On a recent trip I asked my partner,
Geoff, to indulge me in a simple word-association game.
“What’s the first thing that pops into your head when I say ‘writer’?” I asked.
“Stephen King,” he said.
“How about ‘journalist’?”
“Ha. OK, how about ‘reporter’?”
“I still have Clark Kent in my head.”
“OK, well, anything else come to mind?”
“I guess Watergate.”
Geoff may have matched the words to wildly different entities, but
at least he viewed all three as shorthand for serious occupations (although how many stories did Clark really write?). I can assure you that this is not a universal reaction.

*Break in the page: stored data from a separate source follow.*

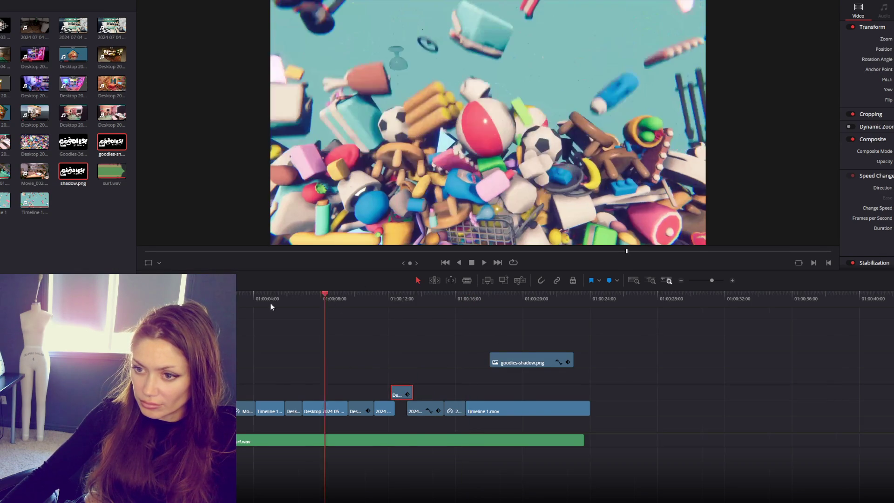
pyautogui.press('space')
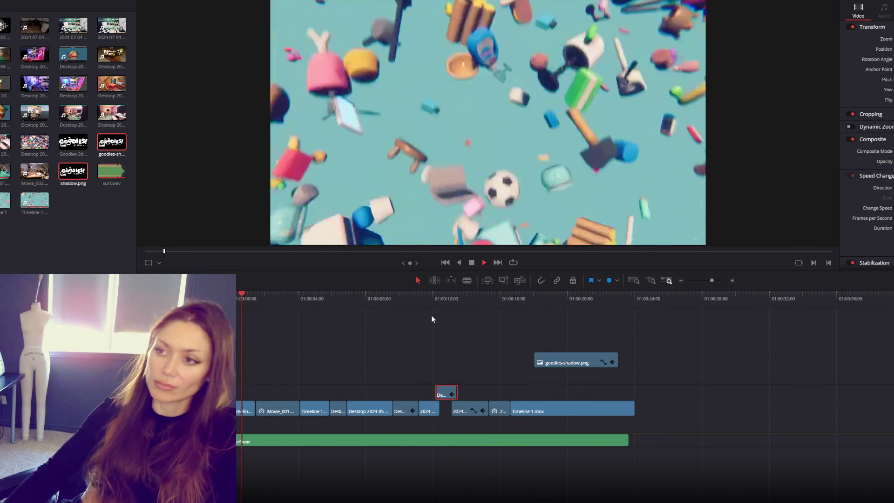
pyautogui.press('space')
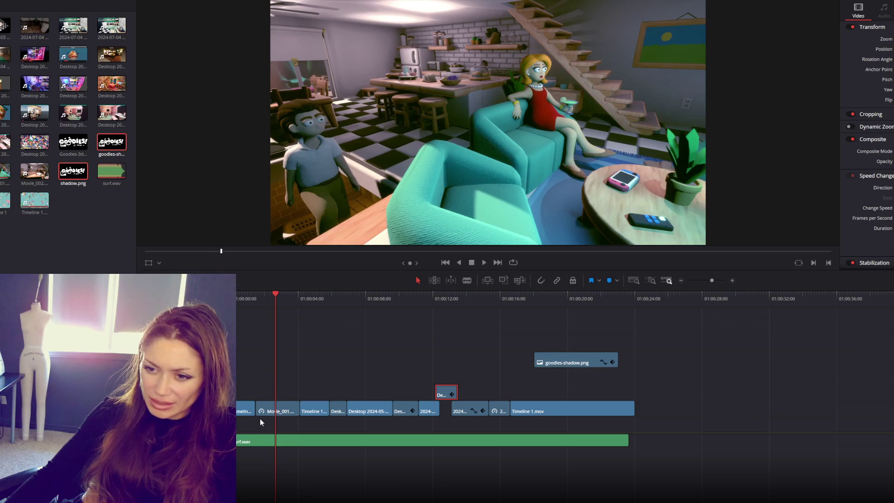
# Roll the edit at Movie_001.mp4's head one frame earlier and replay from just before the cut.
pyautogui.scroll(3, 298, 407)
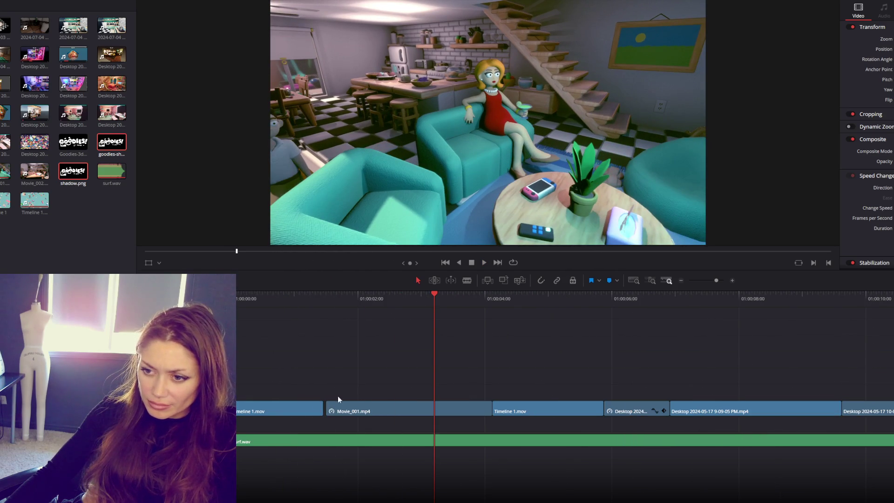
pyautogui.click(363, 411)
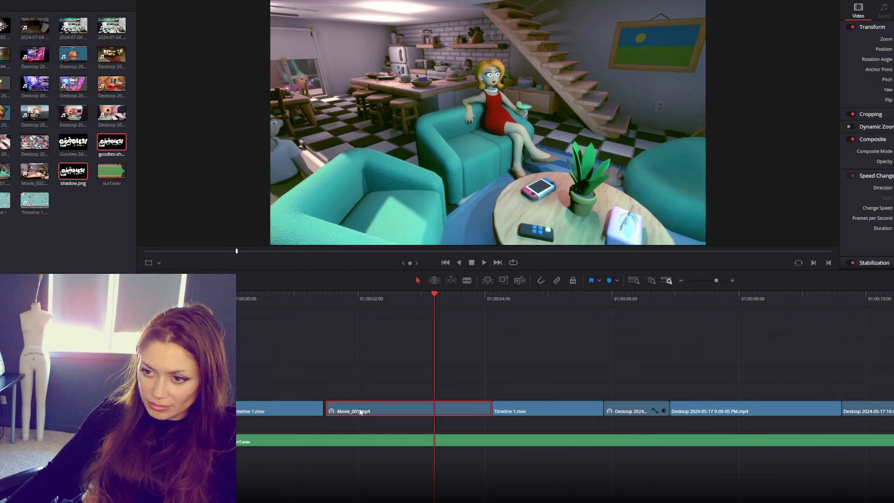
pyautogui.click(325, 409)
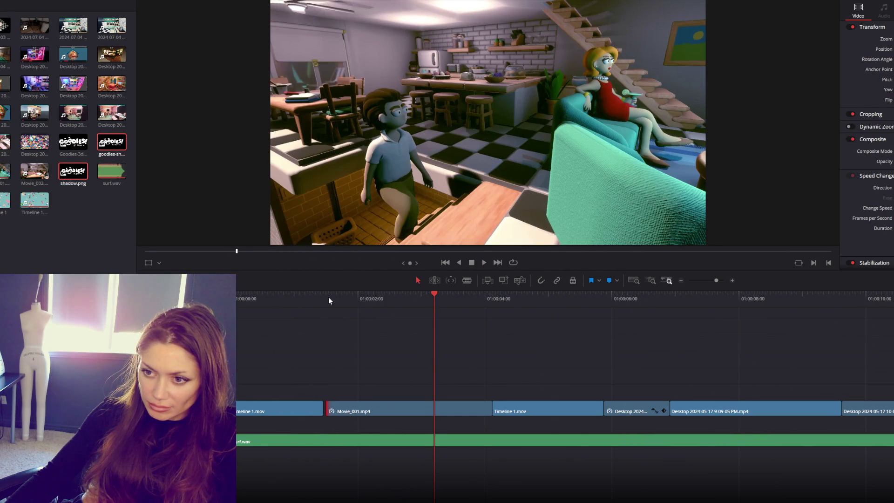
pyautogui.click(319, 301)
pyautogui.moveTo(320, 407); pyautogui.dragTo(361, 411)
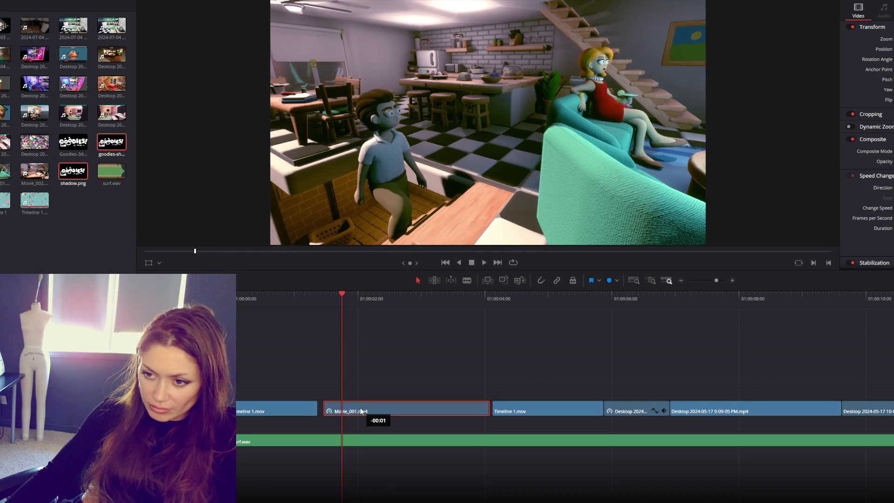
pyautogui.moveTo(498, 410); pyautogui.dragTo(482, 410)
pyautogui.click(303, 300)
pyautogui.press('space')
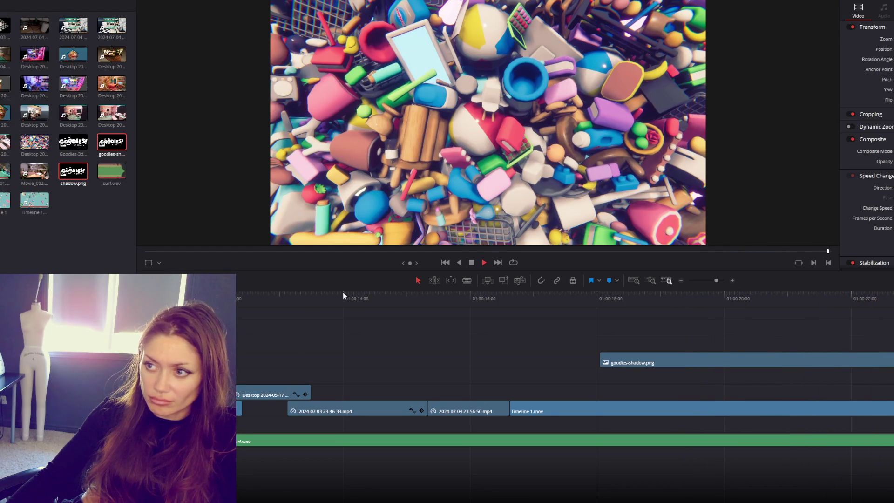
pyautogui.click(418, 360)
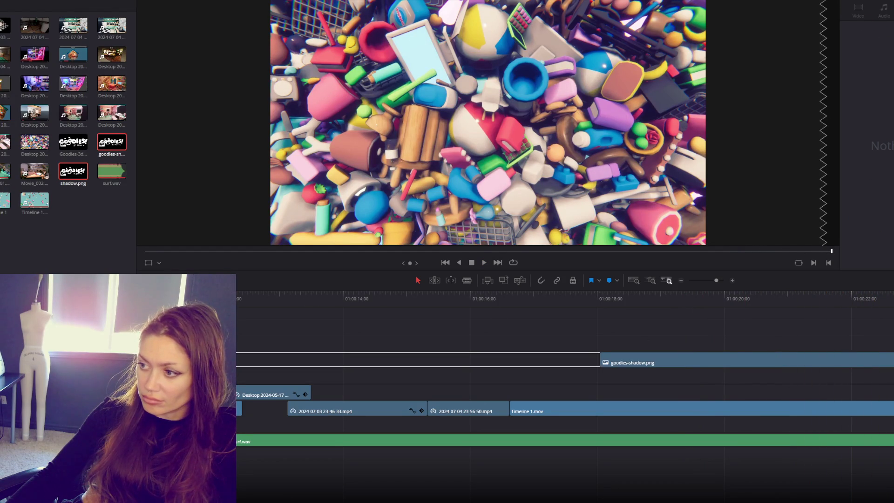
pyautogui.click(651, 411)
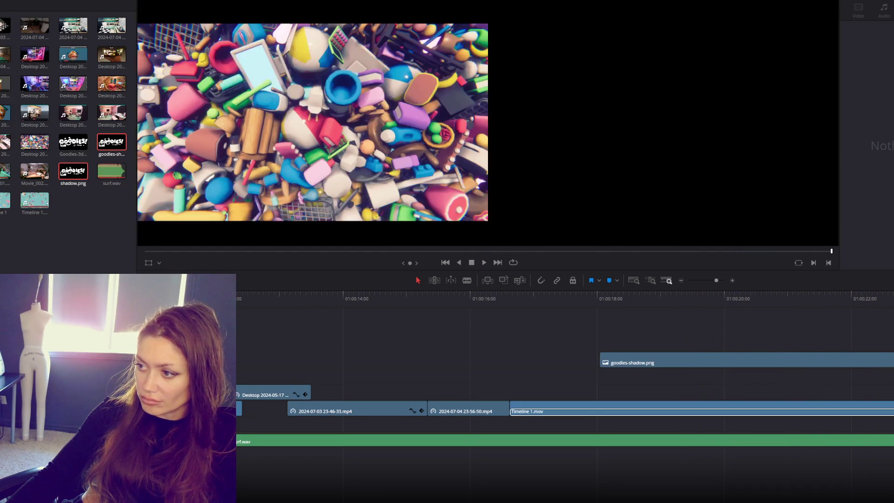
pyautogui.press('ctrl+shift+a')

As I wrote in my “Avoiding Domestic Disasters” chapter in The Science Writers’ Handbook, one key to a successful career is setting clear expectations about your professional life with your spouse, family, and friends. Many of their assumptions, in turn, will depend on how you define your occupation.
Among our peers, “science writer” offers a well-established and widely acknowledged catchall for responsibilities that often include translating research
, conducting interviews, and writing on deadline. That understanding, however, can quickly dissipate beyond work circles – especially if you add “freelance” to your title. Endlessly annoying misunderstandings often ensue. Here’s how a fellow SciLancer describes it:
My husband gets that what I do is work – not a hobby, not dilettantish play. He should, since I am more or less putting him through grad school on what I make. My in-laws however, do not get it. They seem to think that I am working on some kind of hobby or craft, and that all deadlines are infinitely extendable if I tell my editors that my duties as a mother call me away.
More than one SciLancer has likewise complained about
moms who call d uring work hours and talk for 45 minutes or more. “I have to remind her that even though I’m at home, I am working and that we should talk later,” says one. “I admit it, I screen my calls.”
Not a trivial pursuit
My occupation seems to similarly baffle many new acquaintances. “I’d really like to try my hand at writing too!” one excitedly told me.
I had to convince him that this is my full-time profession and I can’t just write whatever and whenever I want.
Why is it so difficult to convince everyone else that we work
just as hard as they do? One unfortunate truth is that a “writer” often seems to evoke romantic notions of a person of leisure dabbling in the literary arts the way someone else might sketch the family dog after dinner.
I’ve found that these antiquated notions of writer as dilettante are often perpetuated online as well. Do a
Google images search for “writer,” and you’ll find that a clear majority of the results feature a pen and paper, including more than one reference to a quill pen now used mainly for calligraphy.
When I was a full-time journalist at a daily newspaper in New York (OK, not the Daily Planet), everyone immediately grasped what I did. Do another Google images search
for “journalist” or “reporter,” and you’ll commonly see a microphone, camera, or reporter’s notepad – all well-acknowledged tools of an active, professional trade.
Leaving a lasting impression
For those confused by your job description, try referring to yourself as a journalist and see if you get more traction. The word may spur its own faulty assumptions, but it also solidifies the notion that you have deadlines and a “real job.”
Once you’ve established those expectations, you can fill in the details about what your writing really entails.
Refer to your clients by name. Choose a favorite project and develop talking points around what you did and where your work appeared.
A few weeks ago, I participated in an “elevator-pitch workshop,” with the goal of
succinctly stating what I do for a living and making a memorable first impression. The exercise was more difficult that I had imagined, but refining my introduction in front of a friendly audience helped me understand what resonated and what was confusing. I finally struck a chord by introducing myself as “a journalist who loves translating science into stories.” With a few words I had become Clark Kent and established my true identity as a full-time professional – minus the superhero tights.